Jim McGreevey

I just met Jim McGreevey.

Matt and I were having dinner with my parents at a restaurant on 16th Street. While waiting for our coats at the coat check, I saw a table of about ten people and immediately recognized my former governor (a.k.a. formerly my boss’s boss’s boss’s boss). I leave most famous people alone, but I couldn’t this time, so I went up to him and said, “Excuse me, are you Jim McGreevey?” He said yes. He stood up and smiled and shook my hand and we talked for about a minute. I told him that I’m an employee of the State of New Jersey. He asked me what department I work in, etc. I wish I could have worked something into the conversation about how I, too, am a gay American, but there was no good segue.

Ah well.

5 thoughts on “Jim McGreevey

  1. HOW NEAT!!!
    I live near Los Angeles and go to L.A. about once a month and never see any stars or remotely famous… or remotely famous I could identify.
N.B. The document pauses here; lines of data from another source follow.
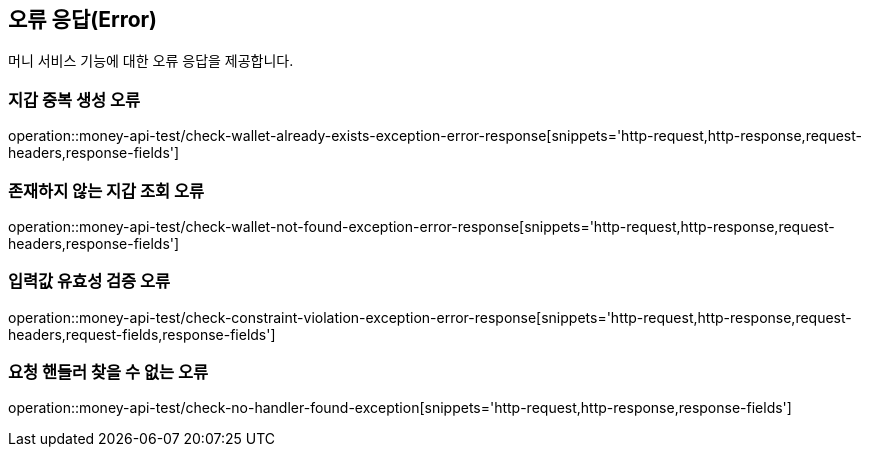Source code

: == 오류 응답(Error)
머니 서비스 기능에 대한 오류 응답을 제공합니다.

=== 지갑 중복 생성 오류
operation::money-api-test/check-wallet-already-exists-exception-error-response[snippets='http-request,http-response,request-headers,response-fields']

=== 존재하지 않는 지갑 조회 오류
operation::money-api-test/check-wallet-not-found-exception-error-response[snippets='http-request,http-response,request-headers,response-fields']

=== 입력값 유효성 검증 오류
operation::money-api-test/check-constraint-violation-exception-error-response[snippets='http-request,http-response,request-headers,request-fields,response-fields']

=== 요청 핸들러 찾을 수 없는 오류
operation::money-api-test/check-no-handler-found-exception[snippets='http-request,http-response,response-fields']

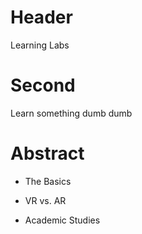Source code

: * Header

Learning Labs
 
* Second

Learn something dumb dumb

* Abstract


- The Basics

- VR vs. AR

- Academic Studies
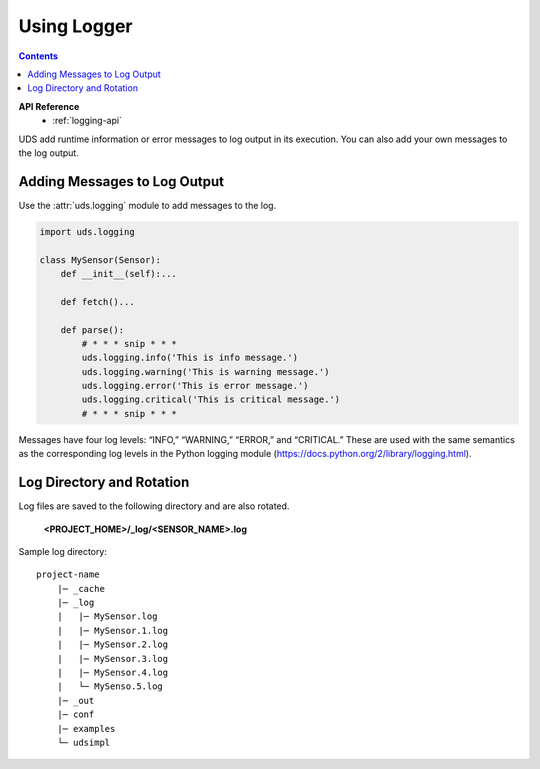 Using Logger
============

.. contents::
    :depth: 2

**API Reference**
    * :ref:`logging-api`

UDS add runtime information or error messages to log output in its execution.
You can also add your own messages to the log output.

Adding Messages to Log Output
-----------------------------

Use the :attr:`uds.logging` module to add messages to the log.

.. code-block:: python

    import uds.logging

    class MySensor(Sensor):
        def __init__(self):...

        def fetch()...

        def parse():
            # * * * snip * * *
            uds.logging.info('This is info message.')
            uds.logging.warning('This is warning message.')
            uds.logging.error('This is error message.')
            uds.logging.critical('This is critical message.')
            # * * * snip * * *

Messages have four log levels: “INFO,” “WARNING,” “ERROR,” and “CRITICAL.”
These are used with the same semantics as the corresponding log levels
in the Python logging module (https://docs.python.org/2/library/logging.html).

Log Directory and Rotation
--------------------------

Log files are saved to the following directory and are also rotated.

    **<PROJECT_HOME>/_log/<SENSOR_NAME>.log**

Sample log directory:

::

    project-name
        |─ _cache
        |─ _log
        |   |─ MySensor.log
        |   |─ MySensor.1.log
        |   |─ MySensor.2.log
        |   |─ MySensor.3.log
        |   |─ MySensor.4.log
        |   └─ MySenso.5.log
        |─ _out
        |─ conf
        |─ examples
        └─ udsimpl


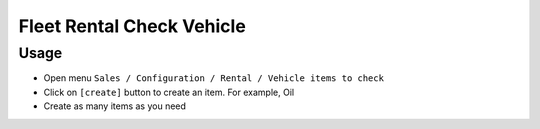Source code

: ============================
 Fleet Rental Check Vehicle
============================

Usage
=====

* Open menu ``Sales / Configuration / Rental / Vehicle items to check`` 
* Click on ``[create]`` button to create an item. For example, Oil
* Create as many items as you need
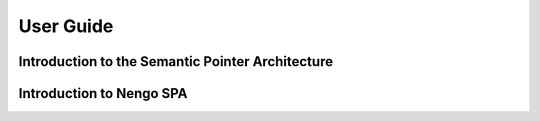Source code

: User Guide
==========


Introduction to the Semantic Pointer Architecture
-------------------------------------------------


Introduction to Nengo SPA
-------------------------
  2. yeah…well i mean i think he already showed us that working “i am a gay american” into any conversation…it just never works :)

  3. Mike, all you have to do is hang out at “Book Soup” on Sunset and you’ll meet all sorts of swells. Like Lambert Wilson and Julie Delpy

    As for McGreevey, I hear he’s in more trouble for post-gov business finnagling.

  4. Just say, “OMG, I love your shoes!” That’s code for “I’m gay.”

    A.N., no, he’s not cute. I met him over the summer on Fire Island while I was slinging vodka for a fundraiser. More like Jim McSkeevey. What he did was unforgivable, and personally I think it’s just worse that he used his sexuality as a smokescreen to cover up the real disgrace behind his resignation.